Reducing a church’s carbon footprint is a beautiful drop in the ocean. The good that is done will be seen in the eyes of God, but it will not be visible to parishioners; whereas becoming a community-resilience centre, a lifehouse, is a cup of water offered in a parched land: it is tangible.

This process is already under way, in small but luminous exemplars. During the flooding disasters of 2019, St Cuthbert’s, Fishlake, in Sheffield diocese, provided a base for first responders, access to food and clothes, and emotional and spiritual support (News, 15 November 2019). The church acted as a rescue centre for five months, and it remains a pivotal part of future flood resilience.

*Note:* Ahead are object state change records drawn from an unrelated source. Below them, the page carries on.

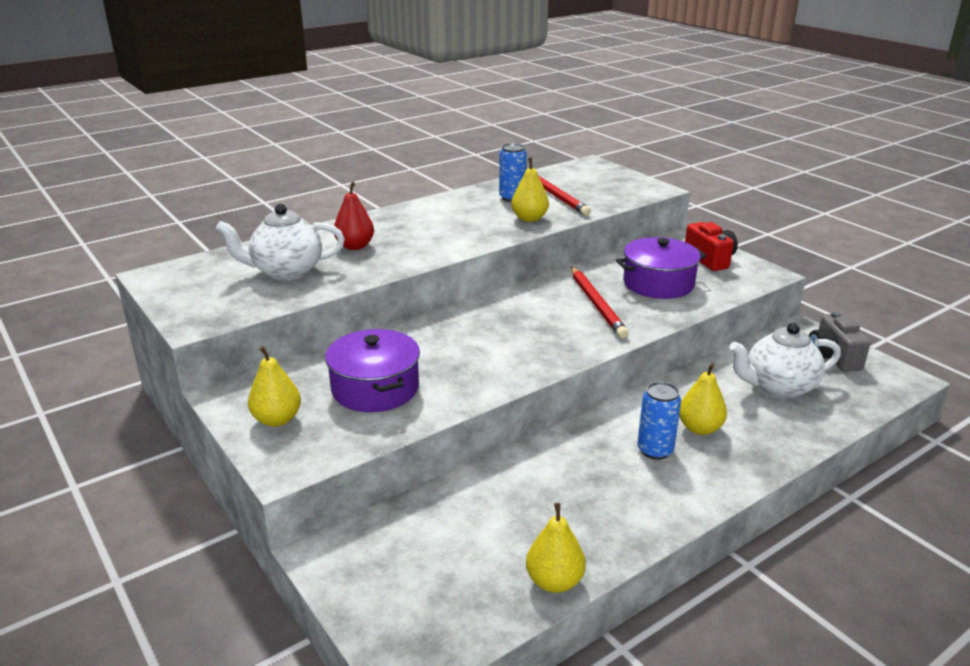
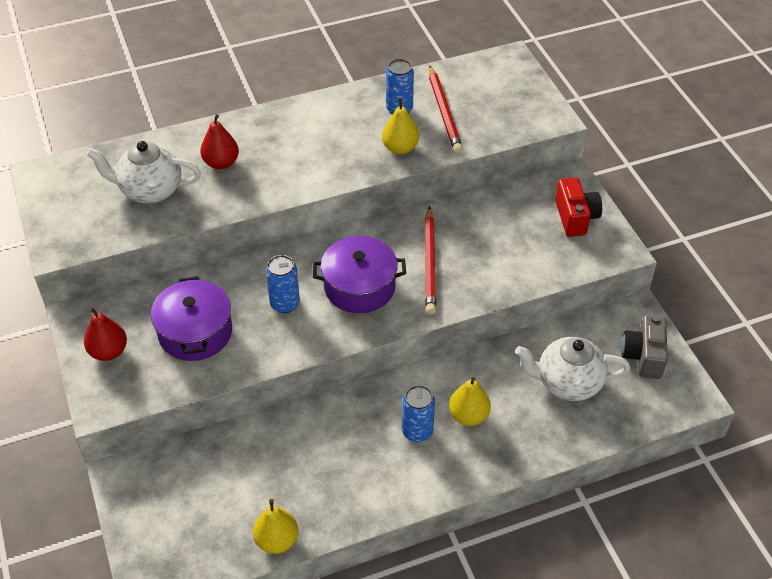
camera: 15 degrees right, 20 degrees up
yellow pear [248,346,301,427] -> red pear [84,307,127,361]
purple pot [616,237,707,299] -> purple pot moved to [313,236,406,313]
none -> blue can [266,255,300,313]

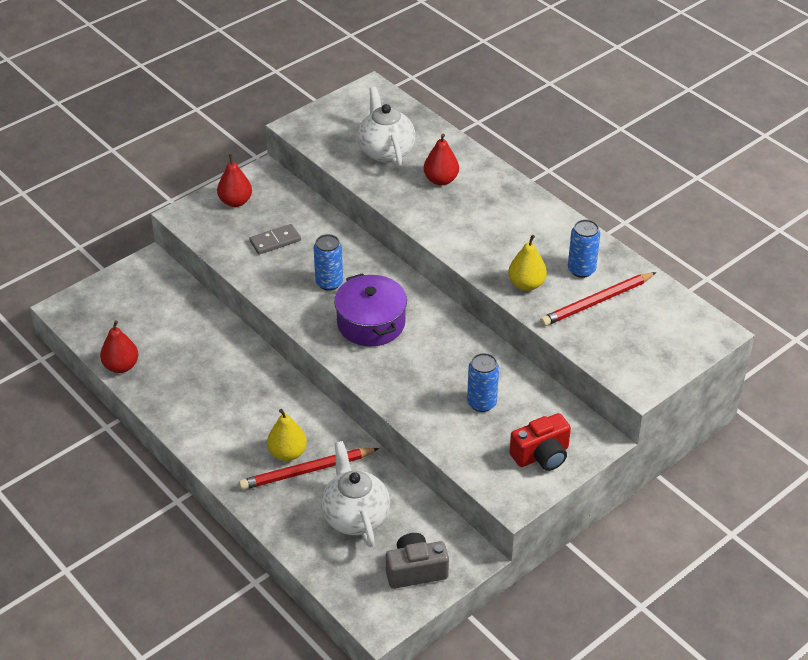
camera: 70 degrees right, 5 degrees down
purple pot [151,276,232,361] -> grey domino [249,224,301,254]
yellow pear [253,499,298,554] -> red pear [100,320,138,373]
blue can [402,385,435,442] -> blue can moved to [467,353,499,412]
red pencil [425,206,436,315] -> red pencil moved to [239,448,379,490]

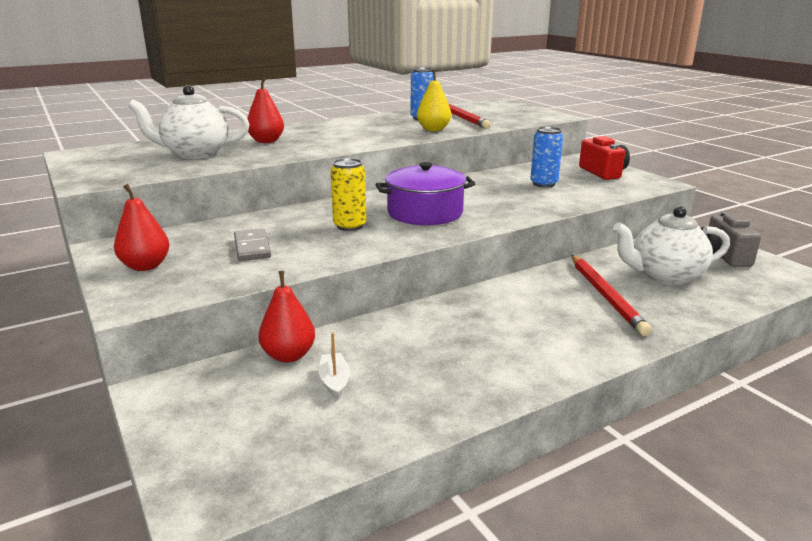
camera: 80 degrees left, 20 degrees down
red pear [100,320,138,373] -> red pear moved to [259,271,315,363]
yellow pear [267,409,307,461] -> none
blue can [314,234,343,291] -> yellow can [331,158,366,231]
none -> white boat [319,333,350,399]

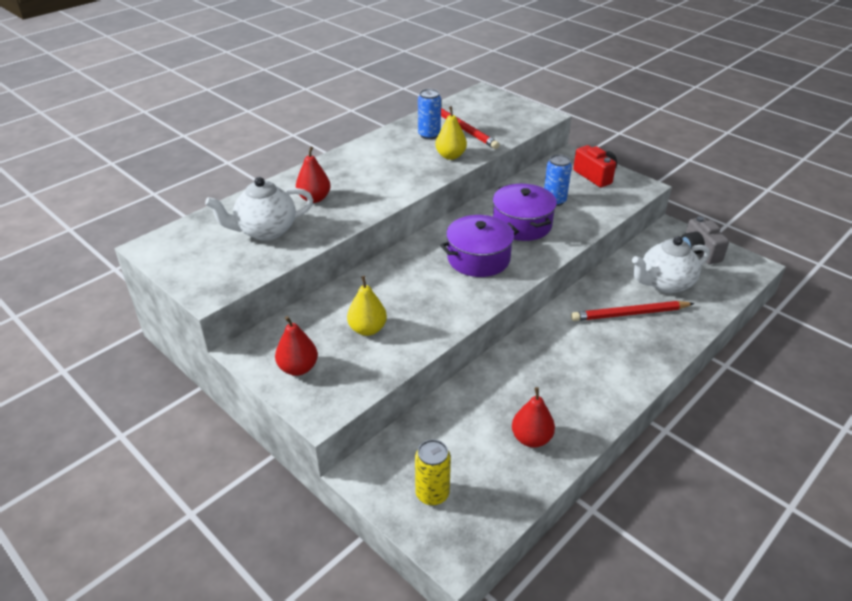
camera: 15 degrees left, 15 degrees up
grey domino [234,228,271,261] -> yellow pear [347,276,387,336]
red pear [259,271,315,363] -> red pear moved to [512,387,555,448]
white boat [319,333,350,399] -> none
yellow can [331,158,366,231] -> yellow can moved to [415,439,451,506]
red pencil [571,255,652,336] -> red pencil turned 105 degrees clockwise [571,301,694,321]
none -> purple pot [493,184,557,241]

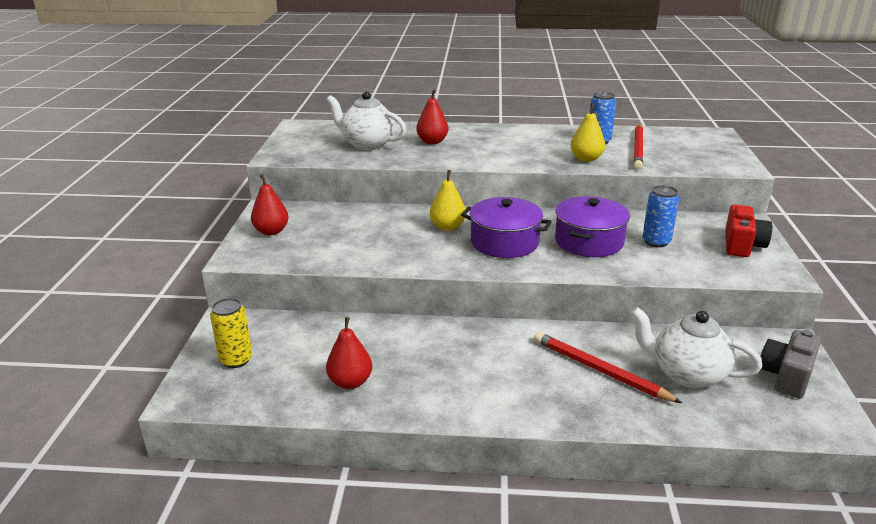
camera: 50 degrees right, 10 degrees down
yellow pear [347,276,387,336] -> yellow pear moved to [430,170,465,231]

During the record heatwave in July 2022, Pudsey Parish Church answered a call to action from Leeds Public Health. They advertised the building as, quite literally, “the coolest place in town” — something that they expect to do more regularly as the climate crisis deepens (News, 22 July 2022).

This is what it looks like to centre vulnerability honestly, and to respond with practical love. It is how preaching and practice can fuse, making churches the brave hearts of their communities again.

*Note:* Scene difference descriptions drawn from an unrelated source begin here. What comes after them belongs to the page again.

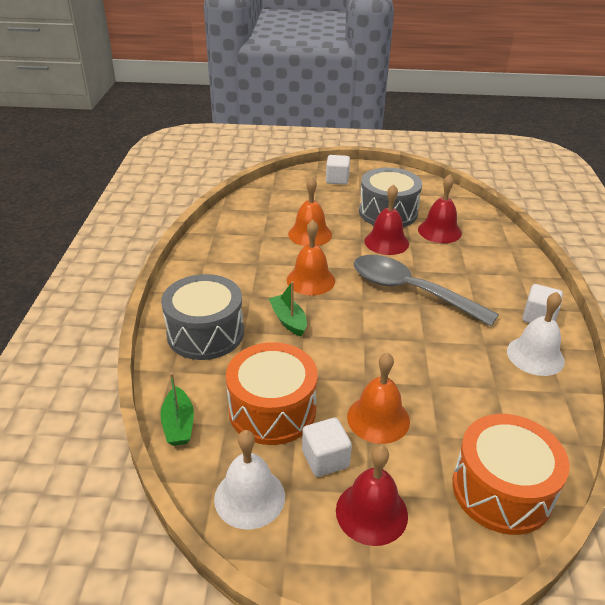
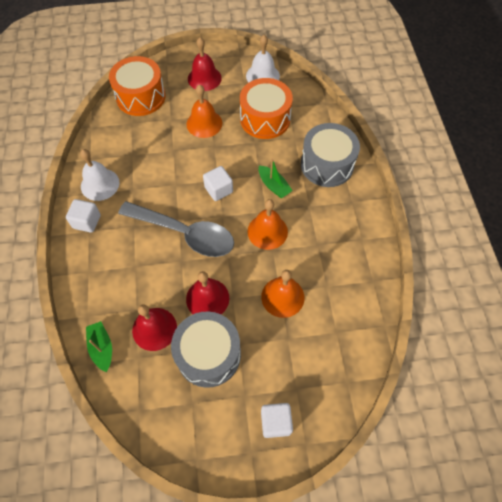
camera: 170 degrees right, 25 degrees up
green boat [160,372,194,446] -> green boat moved to [86,321,112,372]
white cube [302,418,352,477] -> white cube moved to [203,166,233,201]

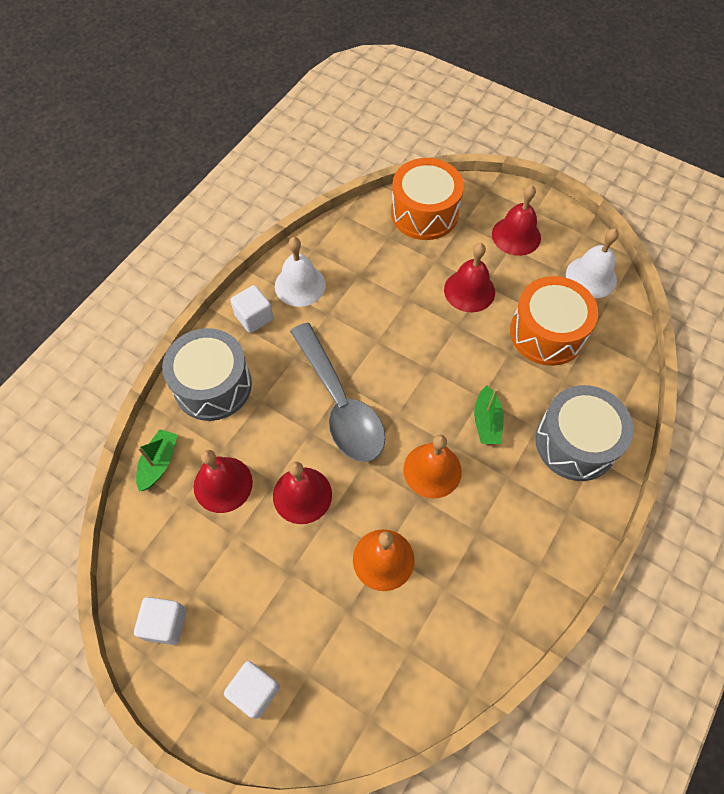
camera: 40 degrees right, 0 degrees up
grey drum [171,311,241,388] -> grey drum moved to [162,328,252,421]
orange bell [186,84,222,138] -> red bell [444,243,495,312]
white cube [203,166,233,201] -> white cube moved to [134,597,186,645]

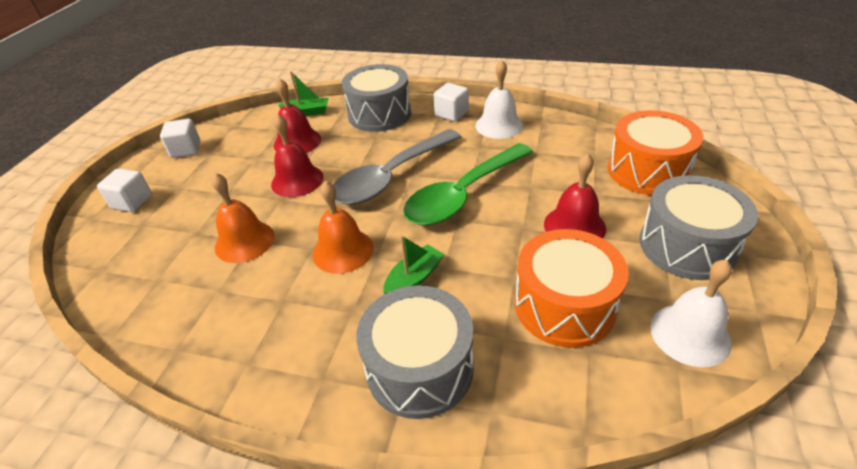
camera: 75 degrees right, 20 degrees down
green boat [474,385,504,444] -> green boat turned 150 degrees clockwise [383,235,444,294]
red bell [492,185,541,256] -> grey drum [639,175,758,280]
none -> green spoon [403,143,533,225]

When a church is a lifehouse, talking intelligibly about the need for the community to come together in a spirit of love, neighbourliness, and preparedness, and manifesting a live sense of the terrible trouble that our species has got itself (and everyone else) into, they are doing God’s work; for this earth is still an Eden, though we are being pushed further from the garden by our own actions — and more so by those of our elites.

The desecration of creation is not a metaphor: it is a spiritual truth. We are called, as the biblical prophets were, to name it, and act on it as if we mean it.

 

MANY will seek spiritual succour in the coming time of trial. Some will find it in AI’s coming pseudo-religions. But a religious revival is on its way, regardless. The open question is whether mainstream Christianity will help lead it or be bypassed by it.

What is needed now is spiritual adaptation: the courage to face the abyss, refusing false hope, labouring together for transformative adaptation. Collapse-events are now near-certain; the task is not to flinch but ever to persist.

That is how we can return to the garden — or, at least, a garden well in the ruins.

This is a time of testing. Yet, if the Church leads with humility and boldness, then, amid the coming carnage, something great may begin: a renewal of Christianity as a dark-green, world-engaged faith, a bearer of prophecy and revelation, a keeper of awe — a faith that refuses to let this good earth go gentle into endless night.

Dr Rupert Read is an Emeritus Professor of Philosophy at the University of East Anglia, a co-director of the Climate Majority Project, and a member of the Religious Society of Friends. This is an edited version of a public lecture given to the campaign group Green Christian at St Mark’s, Peterborough, in November. He thanks Paul Bodenham for research assistance.